On my way to recovery I did a lot of progress, but it all went to shit because life is like that to people, and now im deppressed asf again and unemployed with no more savings... again. Im going to a therapist I almost cant afford, but is not doing much to my mental health because my psychiatrist is ghosting me and I feel Im in the wrong meds... My agoraphobia is coming full force again, my stress levels are high, and I feel anxious 99% of the time and I wish I was exagerating... Everything I do takes so much energy from me I feel like dying, but Im proud to say that I still havent used the blades I bought to sh, I take a bunch of Valium and distract myself playing games.

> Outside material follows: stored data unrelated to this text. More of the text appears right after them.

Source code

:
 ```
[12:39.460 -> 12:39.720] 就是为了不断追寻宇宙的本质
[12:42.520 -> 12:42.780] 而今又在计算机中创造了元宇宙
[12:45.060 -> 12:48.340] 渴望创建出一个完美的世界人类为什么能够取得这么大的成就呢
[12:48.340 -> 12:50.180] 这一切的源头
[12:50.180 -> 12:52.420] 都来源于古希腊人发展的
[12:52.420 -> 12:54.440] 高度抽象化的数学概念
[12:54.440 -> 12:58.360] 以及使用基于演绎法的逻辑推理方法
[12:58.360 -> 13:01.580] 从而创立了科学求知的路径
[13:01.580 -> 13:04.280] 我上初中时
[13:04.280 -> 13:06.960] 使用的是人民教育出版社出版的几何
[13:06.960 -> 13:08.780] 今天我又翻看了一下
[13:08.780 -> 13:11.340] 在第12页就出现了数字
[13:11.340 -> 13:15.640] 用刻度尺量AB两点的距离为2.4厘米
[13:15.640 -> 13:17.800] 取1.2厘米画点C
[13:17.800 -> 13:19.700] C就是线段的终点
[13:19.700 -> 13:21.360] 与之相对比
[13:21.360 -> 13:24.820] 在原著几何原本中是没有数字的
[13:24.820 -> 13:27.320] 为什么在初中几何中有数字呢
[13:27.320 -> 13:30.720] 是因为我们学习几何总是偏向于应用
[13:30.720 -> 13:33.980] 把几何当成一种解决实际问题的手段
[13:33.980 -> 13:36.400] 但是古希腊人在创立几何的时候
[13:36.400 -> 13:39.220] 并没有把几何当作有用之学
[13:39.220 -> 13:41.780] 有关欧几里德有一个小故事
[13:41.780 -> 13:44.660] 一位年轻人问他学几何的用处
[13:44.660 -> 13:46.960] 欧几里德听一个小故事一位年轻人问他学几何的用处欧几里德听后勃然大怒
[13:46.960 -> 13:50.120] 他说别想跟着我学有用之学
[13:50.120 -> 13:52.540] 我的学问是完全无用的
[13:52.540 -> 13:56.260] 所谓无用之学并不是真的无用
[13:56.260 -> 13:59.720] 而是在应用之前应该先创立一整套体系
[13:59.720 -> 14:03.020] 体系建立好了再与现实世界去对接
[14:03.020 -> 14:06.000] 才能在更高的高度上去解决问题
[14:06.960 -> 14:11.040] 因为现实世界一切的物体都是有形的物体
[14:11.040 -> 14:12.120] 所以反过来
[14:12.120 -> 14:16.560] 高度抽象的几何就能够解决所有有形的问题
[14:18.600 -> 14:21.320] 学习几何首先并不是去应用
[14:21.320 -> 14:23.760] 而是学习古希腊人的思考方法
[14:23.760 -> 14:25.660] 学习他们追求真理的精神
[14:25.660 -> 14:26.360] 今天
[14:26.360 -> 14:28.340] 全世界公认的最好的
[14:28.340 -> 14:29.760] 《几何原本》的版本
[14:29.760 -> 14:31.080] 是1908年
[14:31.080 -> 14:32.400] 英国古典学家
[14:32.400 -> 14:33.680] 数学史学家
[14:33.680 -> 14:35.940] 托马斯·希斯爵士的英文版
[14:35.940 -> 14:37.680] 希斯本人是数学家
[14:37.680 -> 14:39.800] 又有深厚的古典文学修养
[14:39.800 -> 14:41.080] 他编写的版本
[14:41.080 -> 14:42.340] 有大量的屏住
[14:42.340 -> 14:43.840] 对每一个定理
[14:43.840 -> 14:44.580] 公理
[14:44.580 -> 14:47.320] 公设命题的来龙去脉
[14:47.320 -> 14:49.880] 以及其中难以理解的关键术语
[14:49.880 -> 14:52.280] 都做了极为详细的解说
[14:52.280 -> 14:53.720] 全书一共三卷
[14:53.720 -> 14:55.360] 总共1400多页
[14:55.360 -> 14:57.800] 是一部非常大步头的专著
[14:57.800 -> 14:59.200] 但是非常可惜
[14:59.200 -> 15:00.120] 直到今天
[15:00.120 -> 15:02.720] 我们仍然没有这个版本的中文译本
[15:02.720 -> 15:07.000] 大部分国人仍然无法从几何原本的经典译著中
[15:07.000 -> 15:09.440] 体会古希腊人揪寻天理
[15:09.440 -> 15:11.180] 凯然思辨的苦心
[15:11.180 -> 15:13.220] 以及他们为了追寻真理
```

Finding a job is difficult, and being depressed as I look for one makes it harder, people at my house finally have picked up at the fact my life is "kinda falling apart" again, but instead of helping me letting me know I have them on my side they ("they" being mainly my sister's husband) are giving me ultimatums, everytime I do something wrong I get the "if this happens again..." ,my sister apparently has plans on talking to me about my situation and my brother in law is reaching his limits, Im pretty sure he wants me out of his house... Today my sister and her husband started arguing about something that had nothing to do with me while we were eating together, I went to the kitchen to clean the table and my brother in law told me "you know the reason we are arguing is because of you" I went to my room and my brother in law again threw me into the conversation (the topic had NOTHING to do with me I repeat) and my sister was like wtf, then he told her "you know whats happening with her..." and my sister told him "this is my house too you cant decide for both of us" (this I believe refers to throwing me out of their house) also she said "why tf are we talking about her?!" and I was in my room thinking "I am poison, wherever I go I poison people".

Long story short I will fucking kill myself before going back to that hell I escaped from, Im 100% serious, Im not going back there I will kill myself before that happens... if they make me leave this house I will do it dead.